Oxford CIO Assails PE’s Fees

  • Scathing critique at industry summit
  • Returns no longer justify firms’ charges
  • ’You can’t claim to be exceptional any more’

Private equity burdens investors with unfair and sometimes hidden fees and delivers poor performance in return, the head of Oxford University’s endowment said in London. Speaking at the British Private Equity and Venture Capital Association’s annual summit, Sandra Robertson, chief investment officer of Oxford’s £1.5 billion ($2.42 billion) endowment launched a scathing attack on the industry that claims to deliver superior returns.

“You make it so hard for us to invest and you can’t claim to be exceptional any more,” Robertson told the gathering of private equity executives and other investors.

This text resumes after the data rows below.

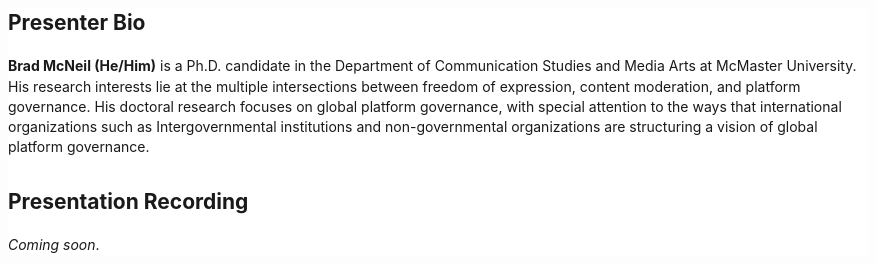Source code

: ## Presenter Bio
**Brad McNeil (He/Him)** is a Ph.D. candidate in the Department of Communication Studies and Media Arts at McMaster University.  His research interests lie at the multiple intersections between freedom of expression, content moderation, and platform governance. His doctoral research focuses on global platform governance, with special attention to the ways that international organizations such as Intergovernmental institutions and non-governmental organizations are structuring a vision of global platform governance.    

## Presentation Recording
*Coming soon*.

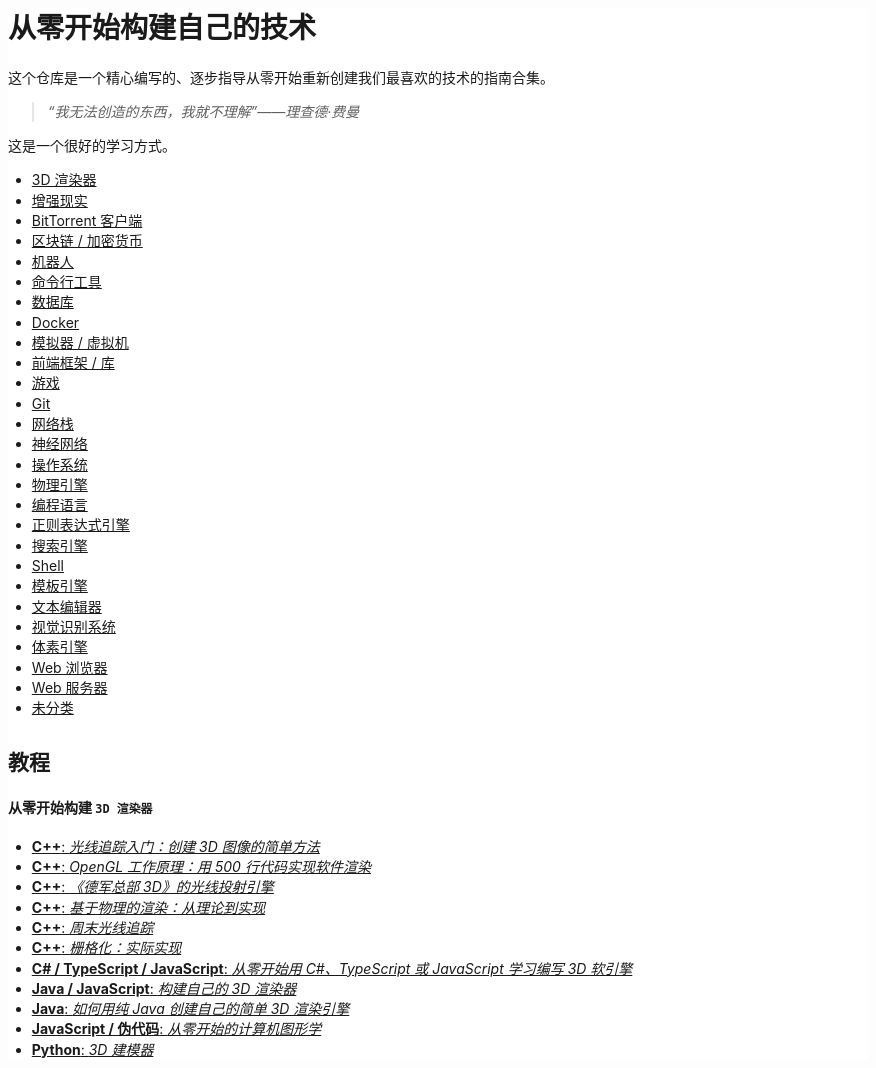 # 从零开始构建自己的技术

这个仓库是一个精心编写的、逐步指导从零开始重新创建我们最喜欢的技术的指南合集。

> *“我无法创造的东西，我就不理解”——理查德·费曼*

这是一个很好的学习方式。

* [3D 渲染器](#从零开始构建-3d-渲染器)
* [增强现实](#从零开始构建-增强现实)
* [BitTorrent 客户端](#从零开始构建-bittorrent-客户端)
* [区块链 / 加密货币](#从零开始构建-区块链--加密货币)
* [机器人](#从零开始构建-机器人)
* [命令行工具](#从零开始构建-命令行工具)
* [数据库](#从零开始构建-数据库)
* [Docker](#从零开始构建-docker)
* [模拟器 / 虚拟机](#从零开始构建-模拟器--虚拟机)
* [前端框架 / 库](#从零开始构建-前端框架--库)
* [游戏](#从零开始构建-游戏)
* [Git](#从零开始构建-git)
* [网络栈](#从零开始构建-网络栈)
* [神经网络](#从零开始构建-神经网络)
* [操作系统](#从零开始构建-操作系统)
* [物理引擎](#从零开始构建-物理引擎)
* [编程语言](#从零开始构建-编程语言)
* [正则表达式引擎](#从零开始构建-正则表达式引擎)
* [搜索引擎](#从零开始构建-搜索引擎)
* [Shell](#从零开始构建-shell)
* [模板引擎](#从零开始构建-模板引擎)
* [文本编辑器](#从零开始构建-文本编辑器)
* [视觉识别系统](#从零开始构建-视觉识别系统)
* [体素引擎](#从零开始构建-体素引擎)
* [Web 浏览器](#从零开始构建-web-浏览器)
* [Web 服务器](#从零开始构建-web-服务器)
* [未分类](#未分类)

## 教程

#### 从零开始构建 `3D 渲染器`

* [**C++**: _光线追踪入门：创建 3D 图像的简单方法_](https://www.scratchapixel.com/lessons/3d-basic-rendering/introduction-to-ray-tracing/how-does-it-work)
* [**C++**: _OpenGL 工作原理：用 500 行代码实现软件渲染_](https://github.com/ssloy/tinyrenderer/wiki)
* [**C++**: _《德军总部 3D》的光线投射引擎_](http://lodev.org/cgtutor/raycasting.html)
* [**C++**: _基于物理的渲染：从理论到实现_](http://www.pbr-book.org/)
* [**C++**: _周末光线追踪_](https://raytracing.github.io/books/RayTracingInOneWeekend.html)
* [**C++**: _栅格化：实际实现_](https://www.scratchapixel.com/lessons/3d-basic-rendering/rasterization-practical-implementation/overview-rasterization-algorithm)
* [**C# / TypeScript / JavaScript**: _从零开始用 C#、TypeScript 或 JavaScript 学习编写 3D 软引擎_](https://www.davrous.com/2013/06/13/tutorial-series-learning-how-to-write-a-3d-soft-engine-from-scratch-in-c-typescript-or-javascript/)
* [**Java / JavaScript**: _构建自己的 3D 渲染器_](https://avik-das.github.io/build-your-own-raytracer/)
* [**Java**: _如何用纯 Java 创建自己的简单 3D 渲染引擎_](http://blog.rogach.org/2015/08/how-to-create-your-own-simple-3d-render.html)
* [**JavaScript / 伪代码**: _从零开始的计算机图形学_](http://www.gabrielgambetta.com/computer-graphics-from-scratch/introduction.html)
* [**Python**: _3D 建模器_](http://aosabook.org/en/500L/a-3d-modeller.html)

Investors are burdened with management fees, deal fees and more recently restructuring fees, while they have to be on the look out for additional fees that firms can charge the companies they invest in, Robertson said. In return for those high charges, private equity has delivered an annual return of only 8.5 percent over the last 10 years, compared with an emerging markets equity index tracker fund that has made 13 percent, with a fee of only 0.5 percent, Robertson said.

Private equity firms have traditionally charged a 2 percent annual management fee to handle investors’ capital and take a 20 percent performance fee, a model they share with hedge funds. By investing some of their own money in their buyout funds, partners in private equity firms claim to be aligning their interests with their investors.

That alignment no longer exists and the industry is now at an inflection point, Robertson said. “Entrepreneurs have been replaced by brands and partners by organizations.”

While endowments, pension funds, wealthy individuals and even banks have poured money into private equity funds in recent years, firms had to realize that no investor needed to put a portion of their assets in private equity, she said. “Smart investors will go where they get the best returns.”